The US trade representative will start public hearings on Thursday to review the nation’s duty-free access to the US market under the so-called Generalised System of Preferences (GSP), its oldest and largest trade-preference programme for the world’s poorest economies.

That is after it accepted a complaint from the International Intellectual Property Alliance (IIPA) — a private-sector group that represents 3,200 US companies including the makers and distributors of books, films, music and video games — that alleges SA’s Copyright Amendment Bill and Performers’ Protection Amendment Bill fail to “provide adequate and effective protection of US copyrights”.

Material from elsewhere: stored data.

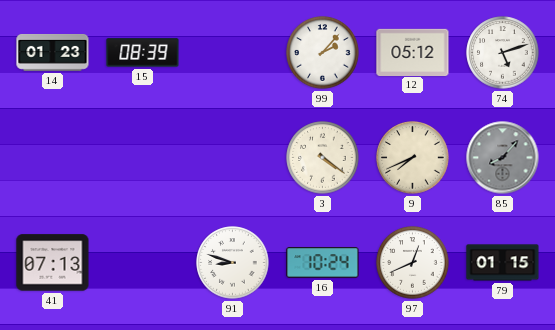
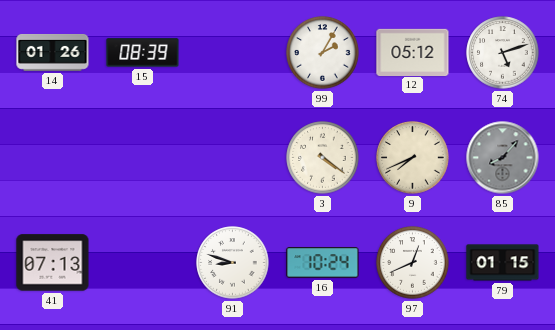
14: 01:23 -> 01:26
99: 2:07 -> 2:05
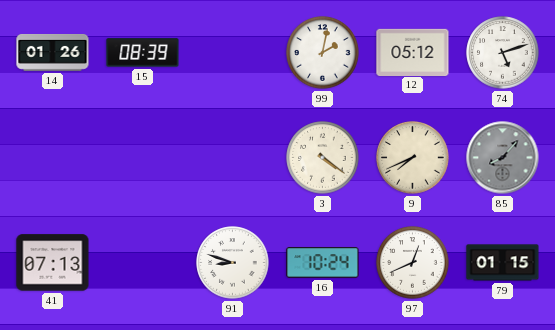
99: 2:05 -> 2:02
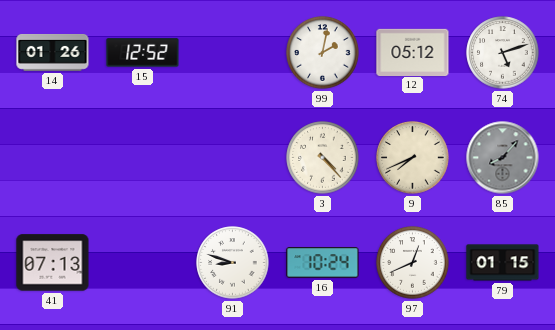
15: 08:39 -> 12:52
3: 4:21 -> 4:23
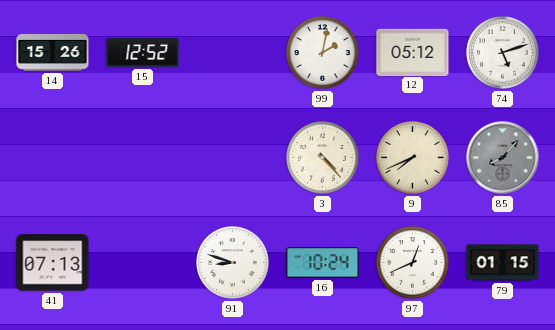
14: 01:26 -> 15:26
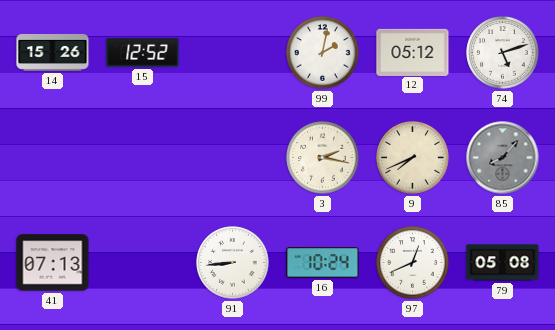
3: 4:23 -> 2:17
91: 8:48 -> 8:44
79: 01:15 -> 05:08
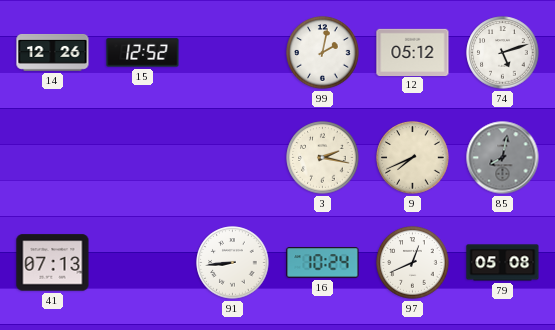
14: 15:26 -> 12:26
85: 8:07 -> 8:02
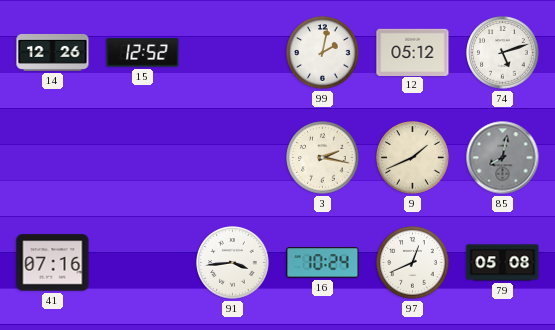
9: 7:41 -> 1:41
41: 07:13 -> 07:16
91: 8:44 -> 3:44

According to the prehearing brief filed by the SA embassy in Washington DC, senior officials in the department of trade & industry will argue that the IIPA’s concerns are “at best speculative and certainly premature” as the proposed bills are not yet in operation and undergoing a review by President Cyril Ramaphosa. Xavier Carim and Evelyn Masotja will make the representations.

To qualify for GSP benefits, a country must meet the criteria established by the US Congress. The extent to which the country provides adequate and effective protection for intellectual property rights may affect its eligibility.

This is not the first time that SA’s actions have put it at risk of losing preferential trade access to the US In 2015, the US warned that changes to legislation that would limit foreign ownership of private security companies in SA may affect the country’s inclusion in the African Growth and Opportunity Act. The bill was passed by parliament, but was not signed by the president.

If the outcome of the review is negative, SA could lose its preferential market access under the GSP and the African Growth and Opportunity Act, which together allow most sub-Saharan African countries duty-free access to the US market for almost 7,000 products. This could deepen the malaise of an economy stuck in the longest downward cycle since World War 2.

Trade in goods and services between SA and the US was $18.9bn (R276bn) in 2018, with $2.4bn of exports from Africa’s most industrialised economy under the two preferential programmes, according to US government data.

Oranges and aluminium

SA’s agricultural sector has the “greatest exposure” to a potential loss of preferential market access relative to total sectoral exports, according to Eckart Naumann, an independent economist and associate at the Stellenbosch-based Trade Law Centre (Tralac). That is ahead of the automotive sector, which ships more in nominal terms. About 75% of US-bound farm exports, equivalent to $304m, was cleared under duty-free preferences in 2018, he said.

The country is the second-largest source of imported oranges in the US and also ships table grapes, litchis and avocados to the world’s biggest economy. The viability of the local fresh-produce industry, which supports more than 300,000 jobs, could be affected by a loss of access to the African growth act allowances, Anton Kruger, CEO of the Fresh Produce Exporters’ Forum SA, said in his submission.

The SA and US minerals and metals industries could be affected by a negative review, even though only 15% of the $4.75bn in US-bound freight used GSP and African growth act preferences last year. Hulamin, a Johannesburg-listed aluminium semifabricator that supplies the US with metal used in the production of beverage cans, vehicle manufacturing and construction, estimates that a loss of these benefits would increase the price at which it delivers aluminium sheet and plate products in the US

“This could ultimately have profitability implications for companies that are importing aluminium for further processing,” the company said in its submission to the US trade representative.

There will be no change to SA’s GSP or African growth act benefits during the review process, a US embassy official in Pretoria said.